2. Post-partum women (women who given birth within 180 days prior to applying to OHDAP) who meet all OHDAP eligibility criteria and who are not eligible for other programs which provide antiretroviral (ARV) medications.
If the OHDAP is able to enroll some but not all individuals from the waiting list (based on insufficient funds), applications from individuals who meet all OHDAP eligibility criteria and who are not eligible for other programs which provide ARV medications will be prioritized as follows:
Priority 1: Individuals with HIV and other extreme medical conditions such as, but not limited to, HIV-associated nephropathy or HIV related dementia. The applicant’s HIV-treating physician or nurse practitioner shall complete a medical waiver request
consistent with section 3701-44-04 of the Ohio Administrative Code.
Priority 2: Individuals with a history of AIDS-defining illness [see paragraph (C) of Appendix A to section 3701-3-12 of the Ohio Administrative Code for indicator diseases diagnosed definitively] and/or a nadir CD4 count of less than or equal to 200 cells/mm3 (or less than 14%). Documentation shall be provided by the HIV treating physician or nurse practitioner evidencing how the individual meets this priority.
Priority 3: Individuals with HIV and a nadir CD4 count between 201-350 cells/mm3. Documentation shall be provided by the HIV-treating physician or nurse practitioner evidencing how the individual meets this priority.
Priority 4: Individuals with HIV and a nadir CD4 count between 351-500 cells/mm3. Documentation shall be provided by the HIV-treating physician or nurse practitioner evidencing how the individual meets this priority.
Priority 5: Individuals with HIV and a nadir CD4 count above 500 cells/mm3. Documentation shall be provided by the HIV-treating physician or nurse practitioner evidencing how the individual meets this priority.
The motto of the Ohio Department of Health is "to protect and improve the health of all Ohioans"; but the unintended consequences that would result from the state implementing its proposed rules on medical criteria for ADAP would undermine that motto.
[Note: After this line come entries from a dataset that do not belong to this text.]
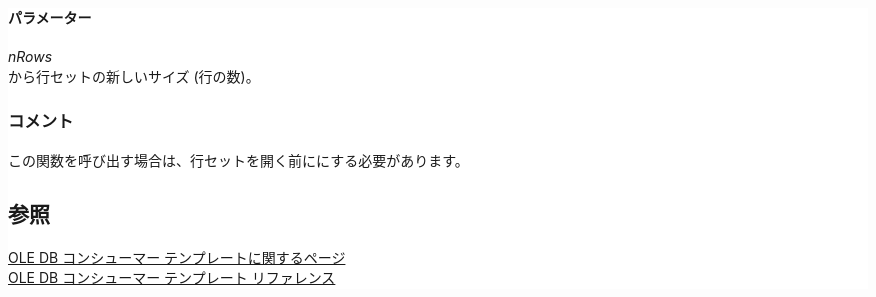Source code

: #### <a name="parameters"></a>パラメーター

*nRows*<br/>
から行セットの新しいサイズ (行の数)。

### <a name="remarks"></a>コメント

この関数を呼び出す場合は、行セットを開く前ににする必要があります。

## <a name="see-also"></a>参照

[OLE DB コンシューマー テンプレートに関するページ](../../data/oledb/ole-db-consumer-templates-cpp.md)<br/>
[OLE DB コンシューマー テンプレート リファレンス](../../data/oledb/ole-db-consumer-templates-reference.md)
Ironically, Ohio cannot afford to adopt this proposed rule because it will only cost the state more money in other health-related costs.
Not only has Ohio instituted the above medical criteria, they have also reduced financial eligibility from 500 percent of the Federal Poverty Level (FPL) to 300% FPL. Many other states have also reduced their FPL, thus shutting people out of care and treatment. The latest ADAP waiting list numbers, and states who have implemented other cost containment strategies, are made available by the National Alliance of State & Territorial AIDS Directors (NASTAD), and can be reviewed by downloading the ADAP WATCH!
Every person living with HIV/AIDS should have access to the care and treatment they need to remain alive, healthy and productive. PLWHAs seeking access to care and treatment should not be subjected to dangerous medicine!